The keiretsu system of corporate alliances and the culture of precision and quality enabled Japan to become a world leader, demonstrating what is possible when a country refuses to let crisis define its future.
South Korea: From Poverty to Global Powerhouse
South Korea, emerging from the Korean War even poorer than the North, engineered an economic miracle through chaebols like Samsung and Hyundai. With a strong focus on education, global competitiveness, and collective discipline, South Korea achieved decades of rapid growth and became a major exporter.
The national ethos of “working harder after every crisis” became a pillar of its transformation.

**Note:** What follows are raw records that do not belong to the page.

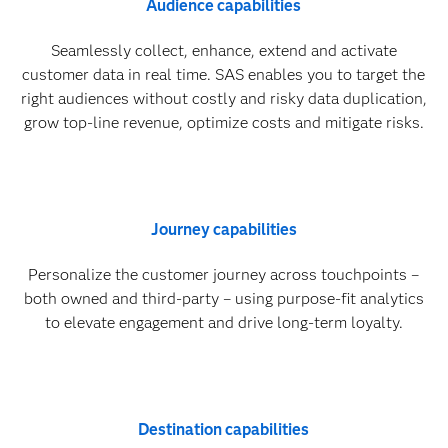
Audience capabilities
Seamlessly collect, enhance, extend and activate
customer data in real time. SAS enables you to target the
right audiences without costly and risky data duplication,
grow top-line revenue, optimize costs and mitigate risks.
Journey capabilities
Personalize the customer journey across touchpoints –
both owned and third-party – using purpose-fit analytics
to elevate engagement and drive long-term loyalty.
Destination capabilities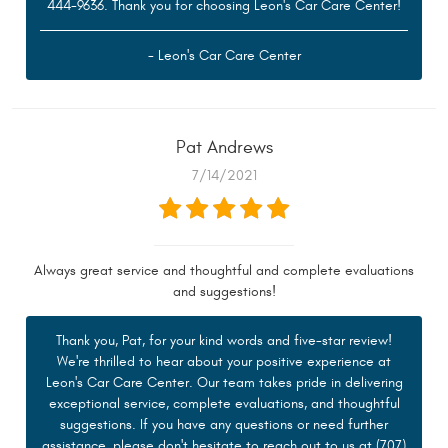
444-9636. Thank you for choosing Leon's Car Care Center!
- Leon's Car Care Center
Pat Andrews
7/14/2021
Always great service and thoughtful and complete evaluations
and suggestions!
Thank you, Pat, for your kind words and five-star review!
We're thrilled to hear about your positive experience at
Leon's Car Care Center. Our team takes pride in delivering
exceptional service, complete evaluations, and thoughtful
suggestions. If you have any questions or need further
assistance, please don't hesitate to reach out to us at (707)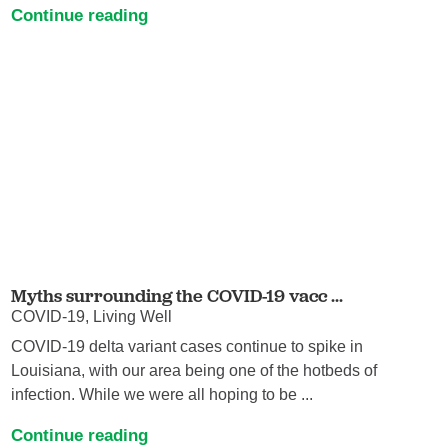
Continue reading
Myths surrounding the COVID-19 vacc ...
COVID-19, Living Well
COVID-19 delta variant cases continue to spike in
Louisiana, with our area being one of the hotbeds of
infection. While we were all hoping to be ...
Continue reading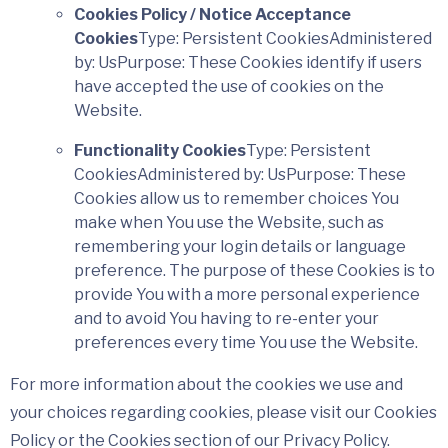
Cookies Policy / Notice Acceptance
Cookies
Type: Persistent CookiesAdministered
by: UsPurpose: These Cookies identify if users
have accepted the use of cookies on the
Website.
Functionality Cookies
Type: Persistent
CookiesAdministered by: UsPurpose: These
Cookies allow us to remember choices You
make when You use the Website, such as
remembering your login details or language
preference. The purpose of these Cookies is to
provide You with a more personal experience
and to avoid You having to re-enter your
preferences every time You use the Website.
For more information about the cookies we use and
your choices regarding cookies, please visit our Cookies
Policy or the Cookies section of our Privacy Policy.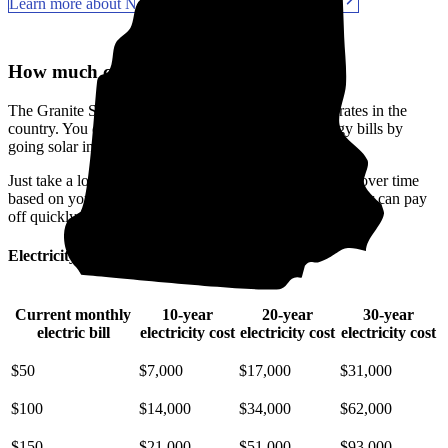
Learn more about New Hampshire solar incentives
How much can you save with solar?
The Granite State has some of the priciest electricity rates in the
country. You can make a real difference in your energy bills by
going solar in Rockingham County, NH.
Just take a look at how much you'll spend on electricity over time
based on your current bill. It’s easy to see how going solar can pay
off quickly.
Electricity cost over time in New Hampshire
Current monthly
10-year
20-year
30-year
electric bill
electricity cost
electricity cost
electricity cost
$50
$7,000
$17,000
$31,000
$100
$14,000
$34,000
$62,000
$150
$21,000
$51,000
$93,000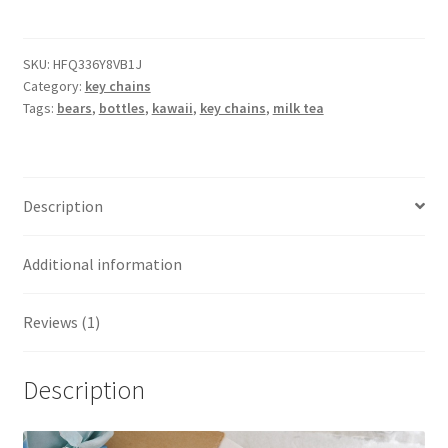
bear
bottle
key
SKU:
HFQ336Y8VB1J
Category:
key chains
chains
Tags:
bears
,
bottles
,
kawaii
,
key chains
,
milk tea
quantity
Description
Additional information
Reviews (1)
Description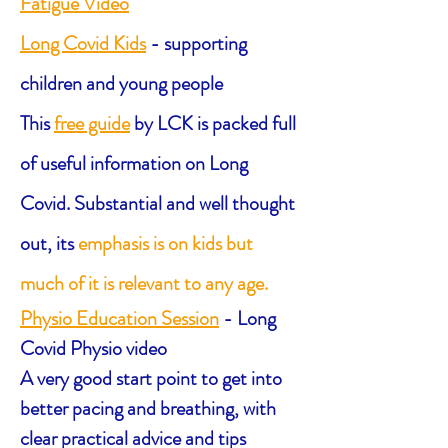
Fatigue Video
Long Covid Kids
- supporting
children and young people
This
free guide
by LCK is
packed full
of useful information on Long
Covid. S
ubstantial and well thought
out,
its
emphasis is on kids but
much of it is relevant to any age.
Physio Education Session
- Long
Covid Physio video
A very good start point to get into
better pacing and breathing, with
clear practical advice and tips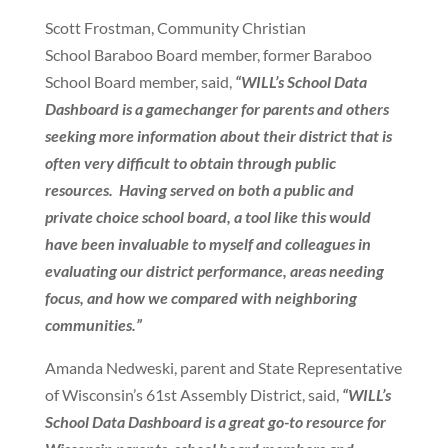
Scott Frostman, Community Christian
School Baraboo Board member, former Baraboo
School Board member, said,
“WILL’s School Data
Dashboard is a gamechanger for parents and others
seeking more information about their district that is
often very difficult to obtain through public
resources. Having served on both a public and
private choice school board, a tool like this would
have been invaluable to myself and colleagues in
evaluating our district performance, areas needing
focus, and how we compared with neighboring
communities.”
Amanda Nedweski, parent and State Representative
of Wisconsin’s 61st Assembly District, said,
“WILL’s
School Data Dashboard is a great go-to resource for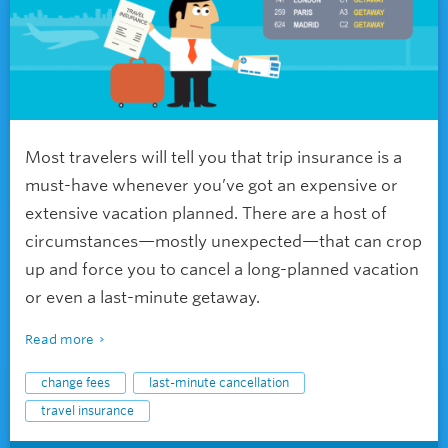
Most travelers will tell you that trip insurance is a
must-have whenever you’ve got an expensive or
extensive vacation planned. There are a host of
circumstances—mostly unexpected—that can crop
up and force you to cancel a long-planned vacation
or even a last-minute getaway.
Read more
change fees
last-minute cancellation
travel insurance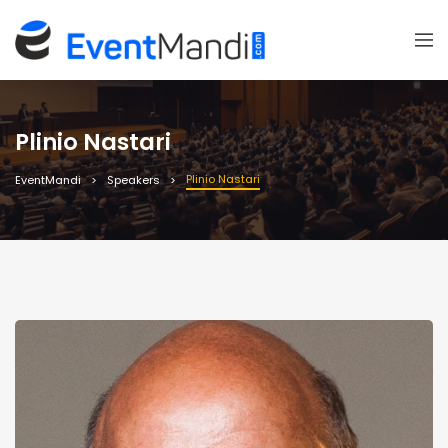
Plinio Nastari
Plinio Nastari
EventMandi
Speakers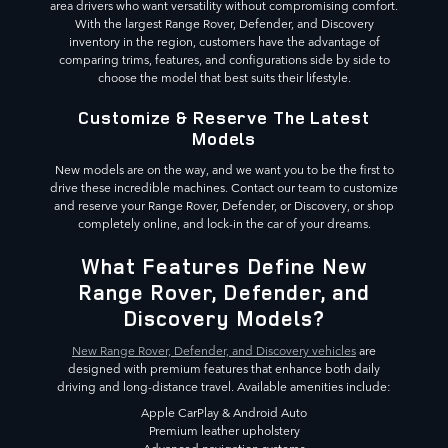
area drivers who want versatility without compromising comfort.
With the largest Range Rover, Defender, and Discovery
inventory in the region, customers have the advantage of
comparing trims, features, and configurations side by side to
choose the model that best suits their lifestyle.
Customize & Reserve The Latest
Models
New models are on the way, and we want you to be the first to
drive these incredible machines. Contact our team to customize
and reserve your Range Rover, Defender, or Discovery, or shop
completely online, and lock-in the car of your dreams.
What Features Define New
Range Rover, Defender, and
Discovery Models?
New Range Rover, Defender, and Discovery vehicles
are
designed with premium features that enhance both daily
driving and long-distance travel. Available amenities include:
Apple CarPlay & Android Auto
Premium leather upholstery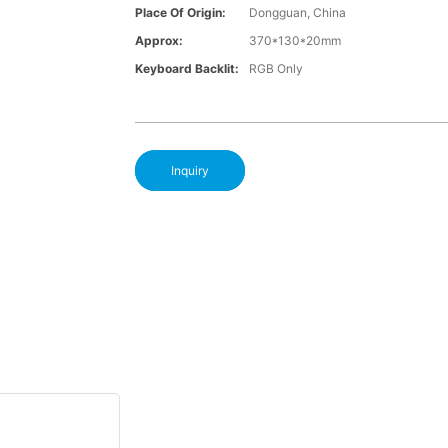
Place Of Origin:
Dongguan, China
Approx:
370*130*20mm
Keyboard Backlit:
RGB Only
Inquiry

Taiwan and Singapore: Quality over Quantity
Both Taiwan and Singapore started with limited resources and fragile post-colonial foundations. Taiwan invested in manufacturing and electronics, while Singapore focused on education, workforce development, and becoming a hub for finance and logistics.
Singapore’s transformation from a trading outpost to a high-income global city exemplifies how policy clarity and execution can redefine a nation’s trajectory.
China: Reform and Opening Up
China’s shift from strict central planning to a market-oriented economy in 1978 under Deng Xiaoping unleashed decades of growth. Massive infrastructure investments, manufacturing scale, and export focus turned it into the “world’s factory.”
While its model may not be fully replicable, China’s leap reflects the power of decisive reform and integration with global markets.
Vietnam: The Doi Moi Revolution
Following war and stagnation, Vietnam’s Doi Moi reforms in the 1980s liberalized the economy and opened it to foreign investment and global supply chains. The result: rapid poverty reduction and integration into the modern global economy.
India’s Wake-Up Call
Analysts across the board are echoing Kant’s assessment: while Trump’s tariffs will hurt in the short term, they may serve as a “wake-up call” for Indian industry and policymakers. Robinder Sachdev, President and Vice Chairman of the Imagindia Institute, a prominent public voice, summed it up succinctly: Indian work force should shift to a six-day workweek, which represent a 20% increase in available labour time, hence, increasing the GDP by 2% in one year.
There is a consensus that India must:
Modernize its manufacturing ecosystem to boost productivity and quality.
Streamline trade and industrial policies, removing bureaucratic hurdles.
Invest in workforce skills and technology, especially in sectors like semiconductors, EVs, and AI.
Diversify export markets, reducing overdependence on any single nation.
Encourage domestic firms to move up the value chain and aim for global leadership.
Complacency is No Longer an Option
For decades, India’s export strategy has depended heavily on cost competitiveness and favorable trade preferences. The Trump tariffs have now shaken that foundation. They also underscore a deeper vulnerability, an overreliance on low-margin manufacturing and fragile global goodwill.
To stay competitive, Indian firms must produce world-class goods, not just low-cost alternatives. This requires a nationwide effort from government policy to corporate boardrooms to factory floors.
India’s “tariff Deewaar”, a metaphorical wall built from protectionism, inefficiency, and complacency now stands as the ultimate test. Will India scale it like Japan, South Korea, and China once did? Or will it retreat into a shell?
Amitabh Kant believes the choice is clear.
This is India’s Agneepath. The path may be painful. But as history shows, it is also the only path to real transformation.
“Let us not waste this crisis,” Kant says. “Let us use it to become a high-quality, high-tech, globally competitive economy.”
The time for incrementalism is over. The age of reinvention has begun.